Work required:
From the data below, return the exact lines starting at the line containing "or Higher, 2GB" and ending at the line containing "Computer of latest Specification", both included, and nothing else.

Records shown:

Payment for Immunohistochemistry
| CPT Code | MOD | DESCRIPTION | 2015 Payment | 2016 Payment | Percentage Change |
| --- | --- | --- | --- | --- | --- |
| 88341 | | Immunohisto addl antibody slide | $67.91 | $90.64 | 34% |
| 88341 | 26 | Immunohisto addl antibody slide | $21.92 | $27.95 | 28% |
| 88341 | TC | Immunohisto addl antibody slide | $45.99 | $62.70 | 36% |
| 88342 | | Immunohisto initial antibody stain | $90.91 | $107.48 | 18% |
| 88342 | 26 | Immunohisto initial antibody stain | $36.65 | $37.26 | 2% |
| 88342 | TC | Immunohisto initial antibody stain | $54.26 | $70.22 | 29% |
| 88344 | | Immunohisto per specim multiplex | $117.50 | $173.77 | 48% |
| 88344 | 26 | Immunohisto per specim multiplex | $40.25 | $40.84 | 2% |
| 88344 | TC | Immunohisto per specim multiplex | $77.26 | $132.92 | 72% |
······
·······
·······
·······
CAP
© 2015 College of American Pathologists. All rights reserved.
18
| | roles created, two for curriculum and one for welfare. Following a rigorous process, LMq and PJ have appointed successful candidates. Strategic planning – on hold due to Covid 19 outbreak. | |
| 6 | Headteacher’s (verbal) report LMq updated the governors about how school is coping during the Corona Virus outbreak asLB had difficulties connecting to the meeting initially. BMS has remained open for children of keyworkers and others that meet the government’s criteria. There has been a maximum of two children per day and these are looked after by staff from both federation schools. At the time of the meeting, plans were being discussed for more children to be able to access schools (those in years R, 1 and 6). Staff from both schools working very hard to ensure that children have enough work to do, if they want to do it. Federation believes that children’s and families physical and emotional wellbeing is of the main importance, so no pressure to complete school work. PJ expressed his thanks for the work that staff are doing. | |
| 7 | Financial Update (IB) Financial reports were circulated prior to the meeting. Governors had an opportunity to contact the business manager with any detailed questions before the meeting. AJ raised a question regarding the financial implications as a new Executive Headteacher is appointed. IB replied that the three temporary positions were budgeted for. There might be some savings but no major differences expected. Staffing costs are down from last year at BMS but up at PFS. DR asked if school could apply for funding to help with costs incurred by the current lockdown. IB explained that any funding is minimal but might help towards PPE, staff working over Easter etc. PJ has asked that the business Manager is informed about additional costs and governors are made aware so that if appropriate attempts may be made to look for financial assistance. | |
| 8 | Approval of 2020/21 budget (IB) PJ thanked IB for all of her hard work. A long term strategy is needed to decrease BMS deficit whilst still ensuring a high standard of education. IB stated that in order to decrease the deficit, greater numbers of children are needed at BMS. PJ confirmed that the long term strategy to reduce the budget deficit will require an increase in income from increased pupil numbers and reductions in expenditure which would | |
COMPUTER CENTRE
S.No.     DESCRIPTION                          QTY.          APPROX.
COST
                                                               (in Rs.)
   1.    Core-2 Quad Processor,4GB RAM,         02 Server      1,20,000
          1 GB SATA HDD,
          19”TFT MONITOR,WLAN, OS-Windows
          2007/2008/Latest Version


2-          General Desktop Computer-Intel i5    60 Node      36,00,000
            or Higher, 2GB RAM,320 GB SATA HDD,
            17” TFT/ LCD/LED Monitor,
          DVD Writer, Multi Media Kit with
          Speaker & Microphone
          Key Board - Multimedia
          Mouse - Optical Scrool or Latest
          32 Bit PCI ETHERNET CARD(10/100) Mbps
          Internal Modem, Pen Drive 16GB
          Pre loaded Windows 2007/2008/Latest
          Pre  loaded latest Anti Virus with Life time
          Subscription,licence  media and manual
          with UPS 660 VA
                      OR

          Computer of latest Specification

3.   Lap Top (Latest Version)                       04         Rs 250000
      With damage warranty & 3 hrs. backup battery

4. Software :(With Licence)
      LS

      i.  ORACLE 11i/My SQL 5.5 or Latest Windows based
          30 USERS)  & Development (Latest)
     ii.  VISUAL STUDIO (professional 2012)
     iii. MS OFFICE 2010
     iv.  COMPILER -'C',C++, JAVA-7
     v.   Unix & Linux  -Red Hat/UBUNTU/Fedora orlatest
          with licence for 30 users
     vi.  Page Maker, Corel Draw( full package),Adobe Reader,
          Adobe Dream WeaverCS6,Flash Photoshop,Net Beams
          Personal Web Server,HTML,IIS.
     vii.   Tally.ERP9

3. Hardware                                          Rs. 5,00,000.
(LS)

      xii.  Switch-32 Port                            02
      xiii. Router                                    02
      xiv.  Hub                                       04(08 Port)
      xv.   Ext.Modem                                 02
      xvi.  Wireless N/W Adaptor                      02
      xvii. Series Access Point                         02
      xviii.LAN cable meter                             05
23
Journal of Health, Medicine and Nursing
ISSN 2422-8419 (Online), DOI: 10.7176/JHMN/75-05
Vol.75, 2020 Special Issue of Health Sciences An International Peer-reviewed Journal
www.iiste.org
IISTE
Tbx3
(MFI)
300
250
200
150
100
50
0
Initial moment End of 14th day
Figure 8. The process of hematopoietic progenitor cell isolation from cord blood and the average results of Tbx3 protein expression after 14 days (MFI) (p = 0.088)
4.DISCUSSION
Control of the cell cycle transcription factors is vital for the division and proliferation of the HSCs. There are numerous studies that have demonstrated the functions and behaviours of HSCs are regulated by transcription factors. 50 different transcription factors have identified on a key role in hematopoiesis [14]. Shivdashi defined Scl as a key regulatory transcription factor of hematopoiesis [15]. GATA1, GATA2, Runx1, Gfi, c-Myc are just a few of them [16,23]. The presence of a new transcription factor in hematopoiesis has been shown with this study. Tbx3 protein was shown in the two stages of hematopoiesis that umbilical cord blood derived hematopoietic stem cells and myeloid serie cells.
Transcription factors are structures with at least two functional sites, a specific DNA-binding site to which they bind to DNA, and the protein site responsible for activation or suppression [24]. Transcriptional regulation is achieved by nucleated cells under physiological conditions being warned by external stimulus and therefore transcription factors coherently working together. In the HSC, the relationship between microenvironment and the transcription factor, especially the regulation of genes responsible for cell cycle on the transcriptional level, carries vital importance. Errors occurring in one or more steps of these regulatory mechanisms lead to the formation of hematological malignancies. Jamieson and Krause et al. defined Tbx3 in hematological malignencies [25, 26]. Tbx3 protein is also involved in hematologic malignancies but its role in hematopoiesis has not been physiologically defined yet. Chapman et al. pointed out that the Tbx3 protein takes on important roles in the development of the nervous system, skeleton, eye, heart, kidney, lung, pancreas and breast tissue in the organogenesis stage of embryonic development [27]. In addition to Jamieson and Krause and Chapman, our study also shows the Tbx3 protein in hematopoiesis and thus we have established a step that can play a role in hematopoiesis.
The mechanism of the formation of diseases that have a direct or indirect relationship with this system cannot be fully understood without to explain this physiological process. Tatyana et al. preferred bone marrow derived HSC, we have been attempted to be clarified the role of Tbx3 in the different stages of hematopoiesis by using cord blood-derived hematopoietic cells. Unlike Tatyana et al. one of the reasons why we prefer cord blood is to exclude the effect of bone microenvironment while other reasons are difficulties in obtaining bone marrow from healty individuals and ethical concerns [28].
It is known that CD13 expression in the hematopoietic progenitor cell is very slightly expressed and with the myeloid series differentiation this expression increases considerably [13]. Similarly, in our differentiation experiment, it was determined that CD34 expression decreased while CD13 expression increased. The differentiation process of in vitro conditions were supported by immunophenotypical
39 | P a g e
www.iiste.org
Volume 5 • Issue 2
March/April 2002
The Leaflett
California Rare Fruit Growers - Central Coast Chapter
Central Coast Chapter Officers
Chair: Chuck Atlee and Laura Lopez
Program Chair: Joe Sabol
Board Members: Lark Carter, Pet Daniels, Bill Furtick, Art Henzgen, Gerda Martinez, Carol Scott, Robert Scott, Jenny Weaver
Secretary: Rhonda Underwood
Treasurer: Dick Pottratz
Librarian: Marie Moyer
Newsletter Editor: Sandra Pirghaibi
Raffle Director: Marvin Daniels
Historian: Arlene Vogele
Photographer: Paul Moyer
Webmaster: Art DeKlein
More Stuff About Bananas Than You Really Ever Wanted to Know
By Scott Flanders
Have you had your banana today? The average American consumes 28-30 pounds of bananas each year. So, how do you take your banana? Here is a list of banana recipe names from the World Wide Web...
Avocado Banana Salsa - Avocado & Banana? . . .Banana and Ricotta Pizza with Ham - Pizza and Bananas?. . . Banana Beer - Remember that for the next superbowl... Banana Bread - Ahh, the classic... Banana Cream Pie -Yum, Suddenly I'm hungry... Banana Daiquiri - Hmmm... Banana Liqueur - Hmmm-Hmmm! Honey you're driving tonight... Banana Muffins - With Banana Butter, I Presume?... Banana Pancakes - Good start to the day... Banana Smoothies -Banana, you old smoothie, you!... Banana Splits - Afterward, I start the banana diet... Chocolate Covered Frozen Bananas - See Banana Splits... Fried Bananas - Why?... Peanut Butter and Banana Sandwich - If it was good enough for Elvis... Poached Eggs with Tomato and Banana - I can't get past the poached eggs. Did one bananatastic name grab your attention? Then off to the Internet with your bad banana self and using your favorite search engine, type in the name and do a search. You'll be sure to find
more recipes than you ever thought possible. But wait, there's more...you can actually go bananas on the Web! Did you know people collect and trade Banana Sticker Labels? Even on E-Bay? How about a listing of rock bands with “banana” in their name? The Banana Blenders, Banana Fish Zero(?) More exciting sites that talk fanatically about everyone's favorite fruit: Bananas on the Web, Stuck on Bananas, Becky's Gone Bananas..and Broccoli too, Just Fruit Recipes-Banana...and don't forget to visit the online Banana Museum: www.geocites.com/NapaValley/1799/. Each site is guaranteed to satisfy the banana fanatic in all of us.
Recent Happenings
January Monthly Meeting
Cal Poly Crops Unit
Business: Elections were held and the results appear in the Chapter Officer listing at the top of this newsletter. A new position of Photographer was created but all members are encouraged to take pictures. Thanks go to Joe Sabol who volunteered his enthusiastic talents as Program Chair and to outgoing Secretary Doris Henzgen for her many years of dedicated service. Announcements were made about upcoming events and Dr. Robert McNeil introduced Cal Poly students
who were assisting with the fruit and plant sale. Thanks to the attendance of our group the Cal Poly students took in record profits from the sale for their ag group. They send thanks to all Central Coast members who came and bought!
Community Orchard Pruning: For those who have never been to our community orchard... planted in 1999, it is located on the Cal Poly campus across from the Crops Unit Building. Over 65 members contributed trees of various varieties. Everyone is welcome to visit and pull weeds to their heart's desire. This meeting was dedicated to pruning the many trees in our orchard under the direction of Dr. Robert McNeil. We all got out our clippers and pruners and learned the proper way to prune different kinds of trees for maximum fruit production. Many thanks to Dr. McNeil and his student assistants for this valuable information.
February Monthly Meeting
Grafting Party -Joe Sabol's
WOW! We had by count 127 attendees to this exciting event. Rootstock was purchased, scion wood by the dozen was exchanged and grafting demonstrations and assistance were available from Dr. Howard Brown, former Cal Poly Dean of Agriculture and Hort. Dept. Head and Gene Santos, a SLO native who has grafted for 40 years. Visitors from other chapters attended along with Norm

Written response:
            or Higher, 2GB RAM,320 GB SATA HDD,
            17” TFT/ LCD/LED Monitor,
          DVD Writer, Multi Media Kit with
          Speaker & Microphone
          Key Board - Multimedia
          Mouse - Optical Scrool or Latest
          32 Bit PCI ETHERNET CARD(10/100) Mbps
          Internal Modem, Pen Drive 16GB
          Pre loaded Windows 2007/2008/Latest
          Pre  loaded latest Anti Virus with Life time
          Subscription,licence  media and manual
          with UPS 660 VA
                      OR

          Computer of latest Specification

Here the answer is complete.